━━━ Excerpted data ━━━

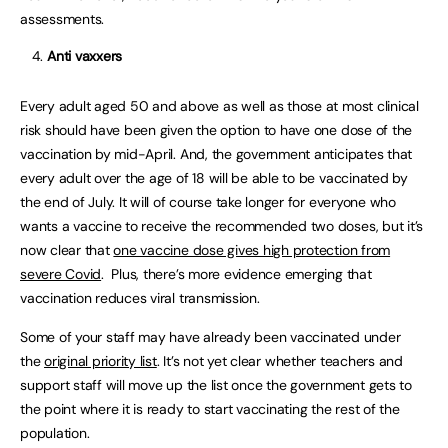
assessments.
Anti vaxxers
Every adult aged 50 and above as well as those at most clinical
risk should have been given the option to have one dose of the
vaccination by mid-April. And, the government anticipates that
every adult over the age of 18 will be able to be vaccinated by
the end of July. It will of course take longer for everyone who
wants a vaccine to receive the recommended two doses, but it’s
now clear that
one vaccine dose gives high protection from
severe Covid
. Plus, there’s more evidence emerging that
vaccination reduces viral transmission.
Some of your staff may have already been vaccinated under
the
original priority list
. It’s not yet clear whether teachers and
support staff will move up the list once the government gets to
the point where it is ready to start vaccinating the rest of the
population.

━━━

Whenever "adult" shows up in a line of the listing, copy that whole line.

▶ **Result of the exercise**:
Every adult aged 50 and above as well as those at most clinical
every adult over the age of 18 will be able to be vaccinated by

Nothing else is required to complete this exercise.